One number is all that is asked for: the number of lines below that hold the string "synopsys".

******************************

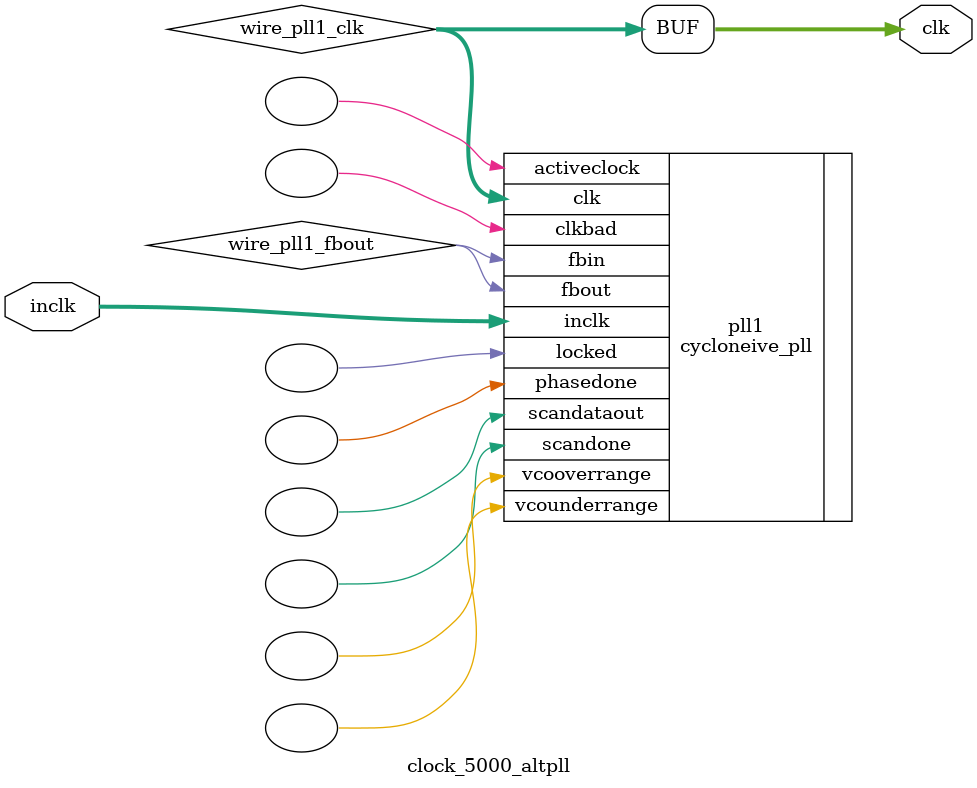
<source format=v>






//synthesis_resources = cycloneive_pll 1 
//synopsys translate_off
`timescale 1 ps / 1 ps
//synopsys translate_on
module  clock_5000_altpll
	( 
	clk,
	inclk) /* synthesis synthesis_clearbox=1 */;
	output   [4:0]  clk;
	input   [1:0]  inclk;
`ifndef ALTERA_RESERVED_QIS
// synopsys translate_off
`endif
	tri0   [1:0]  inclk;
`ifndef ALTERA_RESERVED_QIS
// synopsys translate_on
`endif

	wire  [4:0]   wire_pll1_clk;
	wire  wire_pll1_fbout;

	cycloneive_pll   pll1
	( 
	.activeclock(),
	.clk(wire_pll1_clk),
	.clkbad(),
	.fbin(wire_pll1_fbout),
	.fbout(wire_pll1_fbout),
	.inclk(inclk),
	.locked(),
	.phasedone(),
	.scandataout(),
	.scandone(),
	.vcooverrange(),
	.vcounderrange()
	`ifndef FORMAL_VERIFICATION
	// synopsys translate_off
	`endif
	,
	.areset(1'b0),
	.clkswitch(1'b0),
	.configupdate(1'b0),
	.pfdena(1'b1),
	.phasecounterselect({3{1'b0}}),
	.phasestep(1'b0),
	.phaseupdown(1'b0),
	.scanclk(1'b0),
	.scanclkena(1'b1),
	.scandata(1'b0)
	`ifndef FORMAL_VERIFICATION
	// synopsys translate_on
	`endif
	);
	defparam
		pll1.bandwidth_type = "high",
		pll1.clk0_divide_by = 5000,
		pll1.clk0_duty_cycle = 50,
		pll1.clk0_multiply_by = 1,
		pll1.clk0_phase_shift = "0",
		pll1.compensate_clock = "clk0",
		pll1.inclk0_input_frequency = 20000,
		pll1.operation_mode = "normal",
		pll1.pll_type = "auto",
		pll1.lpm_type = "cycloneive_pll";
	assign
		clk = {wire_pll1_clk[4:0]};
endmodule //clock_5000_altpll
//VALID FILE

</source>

******************************

• RESULT: 6